Home » today » News » A Coruña: Experts inspect Casa Cornide for its declaration as a Cultural Asset | Radio Coruña

A Coruña: Experts inspect Casa Cornide for its declaration as a Cultural Asset | Radio Coruña

This weekend the evaluation work has returned to the Cornide House within the intention of City Council of A Coruña to write a report that endorses your request to the Xunta to be classified as a Site of Cultural Interest (BIC). It is the highest level of protection for a heritage asset, which could speed up procedures and allow the property, owned by the Franco family, to become public ownership.

The professor in Art History who directs the evaluation, Alfredo Vigo Trasancos, has made a close observation of its facade, and he himself has climbed an escalator so as not to miss any detail of the ornamental elements of this jewel of Galician Rococo. Other experts in artistic cataloging are part of the scientific study, carried out by the Tomos company. It was commissioned at the end of 2019 and was truncated by the State of Alarm.

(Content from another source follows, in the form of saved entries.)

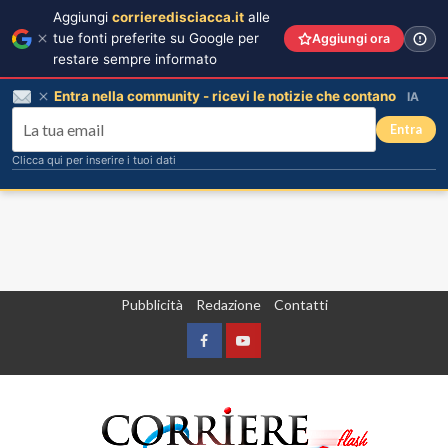
Aggiungi
corrieredisciacca.it
alle
tue fonti preferite su Google per
Aggiungi ora
restare sempre informato
Entra nella community - ricevi le notizie che contano
IA
Entra
Clicca qui per inserire i tuoi dati
Vai
Pubblicità
Redazione
Contatti
al
contenuto
Facebook
Yountube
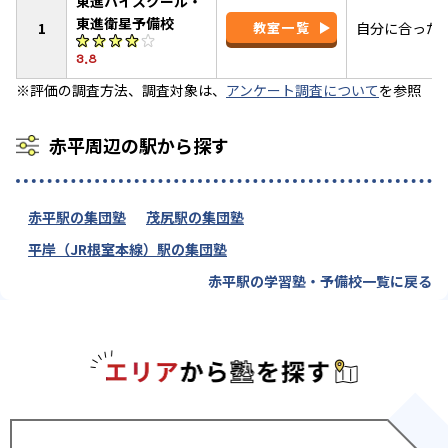
東進ハイスクール・
東進衛星予備校
1
教室一覧
自分に合った
3.8
※評価の調査方法、調査対象は、
アンケート調査について
を参照
赤平周辺の駅から探す
赤平駅の集団塾
茂尻駅の集団塾
平岸（JR根室本線）駅の集団塾
赤平駅の学習塾・予備校一覧に戻る
エリアか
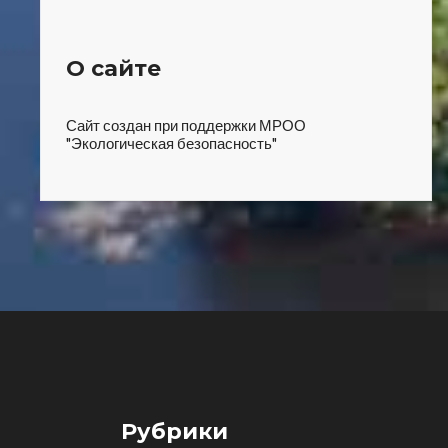
О сайте
Сайт создан при поддержки МРОО
"Экологическая безопасность"
Рубрики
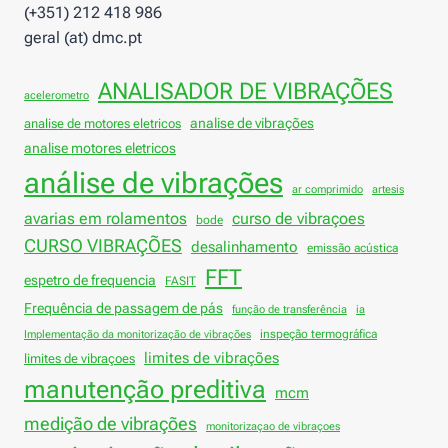
(+351) 212 418 986
geral (at) dmc.pt
ANALISADOR DE VIBRAÇÕES
acelerometro
analise de vibrações
analise de motores eletricos
analise motores eletricos
análise de vibrações
ar comprimido
artesis
avarias em rolamentos
curso de vibraçoes
bode
CURSO VIBRAÇÕES
desalinhamento
emissão acústica
FFT
espetro de frequencia
FASIT
Frequência de passagem de pás
função de transferência
ia
inspeção termográfica
Implementação da monitorização de vibrações
limites de vibrações
limites de vibraçoes
manutenção preditiva
mcm
medição de vibrações
monitorizaçao de vibraçoes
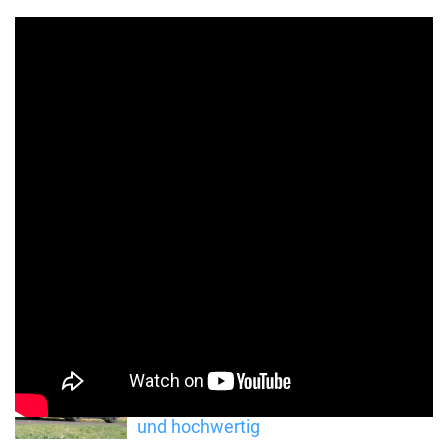
Weitere spannende Stromer
Audi RS e-tron GT im Test: Schnell
und hochwertig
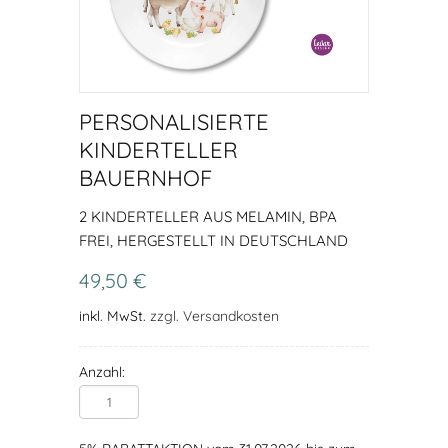
PERSONALISIERTE
KINDERTELLER
BAUERNHOF
2 KINDERTELLER AUS MELAMIN, BPA
FREI, HERGESTELLT IN DEUTSCHLAND
49,50 €
inkl. MwSt.
zzgl. Versandkosten
Anzahl:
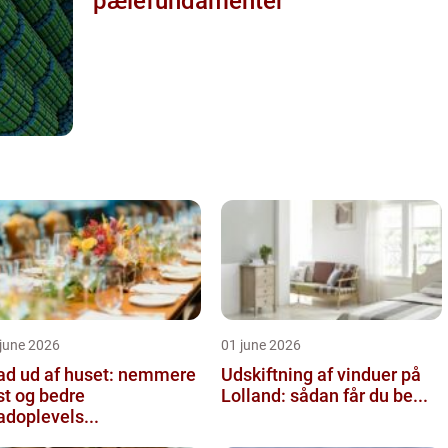
pælefundamenter
june 2026
01 june 2026
d ud af huset: nemmere
Udskiftning af vinduer på
st og bedre
Lolland: sådan får du be...
doplevels...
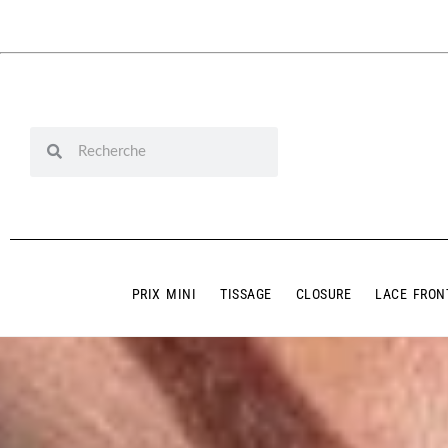
PRIX MINI
TISSAGE
CLOSURE
LACE FRON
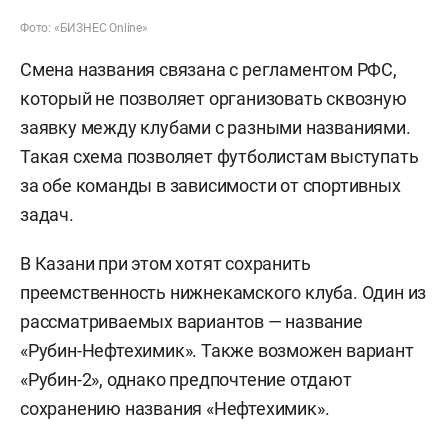
Фото: «БИЗНЕС Online»
Смена названия связана с регламентом РФС,
который не позволяет организовать сквозную
заявку между клубами с разными названиями.
Такая схема позволяет футболистам выступать
за обе команды в зависимости от спортивных
задач.
В Казани при этом хотят сохранить
преемственность нижнекамского клуба. Один из
рассматриваемых вариантов — название
«Рубин-Нефтехимик». Также возможен вариант
«Рубин-2», однако предпочтение отдают
сохранению названия «Нефтехимик».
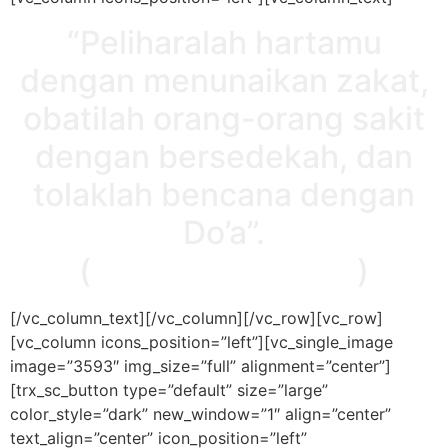
“Peliharalah hartamu
dengan menunaikan zakat,
obatilah orang-orang sakit
dengan bersedekah, dan
tolaklah bencana dengan
Do’a”.
(
HR. AT-Thabrany
)
[/vc_column_text][/vc_column][/vc_row][vc_row]
[vc_column icons_position=”left”][vc_single_image
image=”3593″ img_size=”full” alignment=”center”]
[trx_sc_button type=”default” size=”large”
color_style=”dark” new_window=”1″ align=”center”
text_align=”center” icon_position=”left”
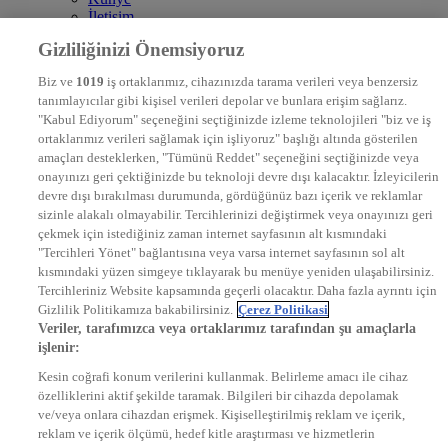
İletişim
Frekans
Gizliliğinizi Önemsiyoruz
DYG Televizyonlar
NTV
Biz ve
1019
iş ortaklarımız, cihazınızda tarama verileri veya benzersiz
STAR
tanımlayıcılar gibi kişisel verileri depolar ve bunlara erişim sağlarız.
EURO STAR
"Kabul Ediyorum" seçeneğini seçtiğinizde izleme teknolojileri "biz ve iş
KRAL POP TV
ortaklarımız verileri sağlamak için işliyoruz" başlığı altında gösterilen
DYG Radyolar
amaçları desteklerken, "Tümünü Reddet" seçeneğini seçtiğinizde veya
NTV RADYO
onayınızı geri çektiğinizde bu teknoloji devre dışı kalacaktır. İzleyicilerin
KRAL FM
devre dışı bırakılması durumunda, gördüğünüz bazı içerik ve reklamlar
KRAL POP
EKSEN
sizinle alakalı olmayabilir. Tercihlerinizi değiştirmek veya onayınızı geri
VOYAGE
çekmek için istediğiniz zaman internet sayfasının alt kısmındaki
DYG Dijital
"Tercihleri Yönet" bağlantısına veya varsa internet sayfasının sol alt
ntv.com.tr
kısmındaki yüzen simgeye tıklayarak bu menüye yeniden ulaşabilirsiniz.
ntvspor.net
Tercihleriniz Website kapsamında geçerli olacaktır. Daha fazla ayrıntı için
secim.ntv.com.tr
Gizlilik Politikamıza bakabilirsiniz.
Çerez Politikasi
startv.com.tr
Veriler, tarafımızca veya ortaklarımız tarafından şu amaçlarla
kralmuzik.com.tr
işlenir:
puhutv.com
Kesin coğrafi konum verilerini kullanmak. Belirleme amacı ile cihaz
özelliklerini aktif şekilde taramak. Bilgileri bir cihazda depolamak
ve/veya onlara cihazdan erişmek. Kişiselleştirilmiş reklam ve içerik,
reklam ve içerik ölçümü, hedef kitle araştırması ve hizmetlerin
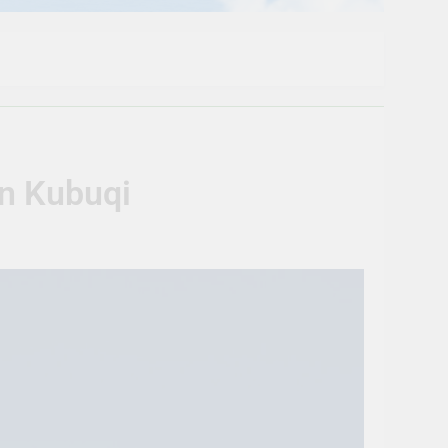
un Kubuqi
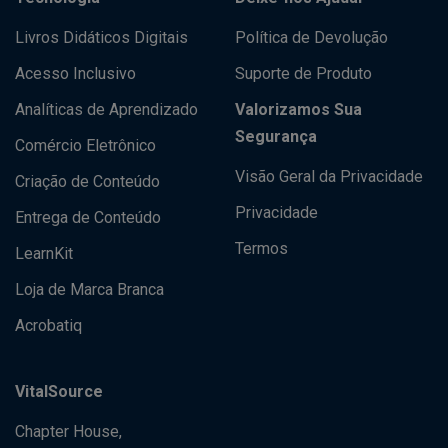
Livros Didáticos Digitais
Política de Devolução
Acesso Inclusivo
Suporte de Produto
Analíticas de Aprendizado
Valorizamos Sua
Segurança
Comércio Eletrônico
Visão Geral da Privacidade
Criação de Conteúdo
Privacidade
Entrega de Conteúdo
Termos
LearnKit
Loja de Marca Branca
Acrobatiq
VitalSource
Chapter House,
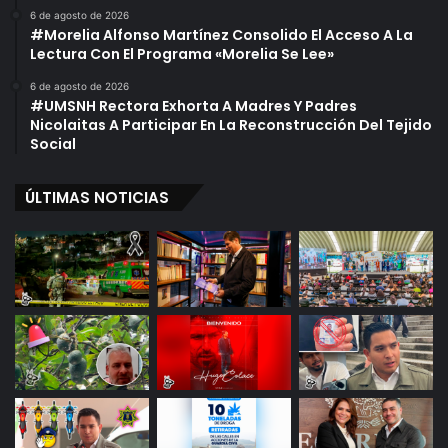
6 de agosto de 2026
#Morelia Alfonso Martínez Consolido El Acceso A La
Lectura Con El Programa «Morelia Se Lee»
6 de agosto de 2026
#UMSNH Rectora Exhorta A Madres Y Padres
Nicolaitas A Participar En La Reconstrucción Del Tejido
Social
ÚLTIMAS NOTICIAS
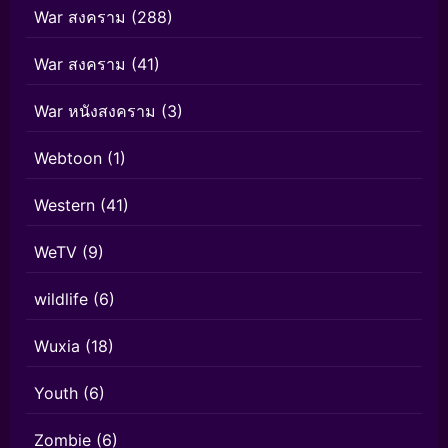
War สงคราม
(288)
War สงคราม
(41)
War หนังสงคราม
(3)
Webtoon
(1)
Western
(41)
WeTV
(9)
wildlife
(6)
Wuxia
(18)
Youth
(6)
Zombie
(6)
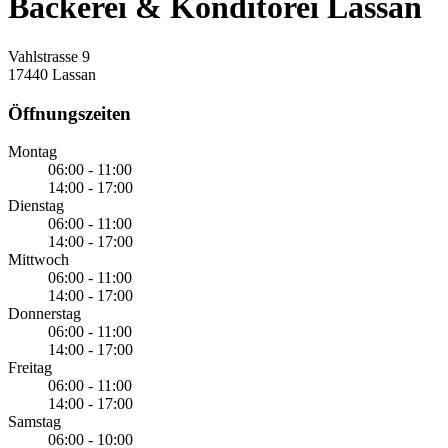
Bäckerei & Konditorei Lassan
Vahlstrasse 9
17440 Lassan
Öffnungszeiten
Montag
06:00 - 11:00
14:00 - 17:00
Dienstag
06:00 - 11:00
14:00 - 17:00
Mittwoch
06:00 - 11:00
14:00 - 17:00
Donnerstag
06:00 - 11:00
14:00 - 17:00
Freitag
06:00 - 11:00
14:00 - 17:00
Samstag
06:00 - 10:00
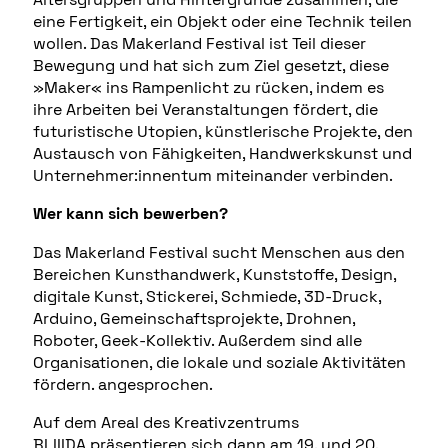
eine Fertigkeit, ein Objekt oder eine Technik teilen
wollen. Das Makerland Festival ist Teil dieser
Bewegung und hat sich zum Ziel gesetzt, diese
»Maker« ins Rampenlicht zu rücken, indem es
ihre Arbeiten bei Veranstaltungen fördert, die
futuristische Utopien, künstlerische Projekte, den
Austausch von Fähigkeiten, Handwerkskunst und
Unternehmer:innentum miteinander verbinden.
Wer kann sich bewerben?
Das Makerland Festival sucht Menschen aus den
Bereichen Kunsthandwerk, Kunststoffe, Design,
digitale Kunst, Stickerei, Schmiede, 3D-Druck,
Arduino, Gemeinschaftsprojekte, Drohnen,
Roboter, Geek-Kollektiv. Außerdem sind alle
Organisationen, die lokale und soziale Aktivitäten
fördern. angesprochen.
Auf dem Areal des Kreativzentrums
BLIIIDA
präsentieren sich dann am 19. und 20.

The expert’s first conclusions point out that Casa Cornide “should already be declared BIC” as it is considered a “unique structure” with “artistic values” that prove this distinction, which ultimately depends on the Xunta’s Department of Culture and Tourism.

The Casa Cornide has been owned by the Francs since 1963, after an irregular auction by the Barrié de La Maza family, according to a report by the Royal Galician Academy, which describes the operation as a donation. Its recovery to the public heritage is one of the key demands of the Polish Commission for the Recovery of Historical Memory.

The path of declaration as BIC is the option chosen first by the City Council of A Coruña for its recovery. However, the judicial process remains open to obtain the annulment of the sale to the Francs.

The history

The house located at 25 Damas Street in the Old City was designed between 1757 and 1760 by the military engineer Francisco Llobet. The work was commissioned by Diego Antonio de Cornide y Saavedra and was finished between 1760 and 1776. The polygraph José Cornide, son of Diego Cornide and one of the best-known members of the Enlightenment in Galicia, lived in that building, which in the year 1809, during the French invasion, it functioned as a town hall. In 1949 the property became part of the State heritage.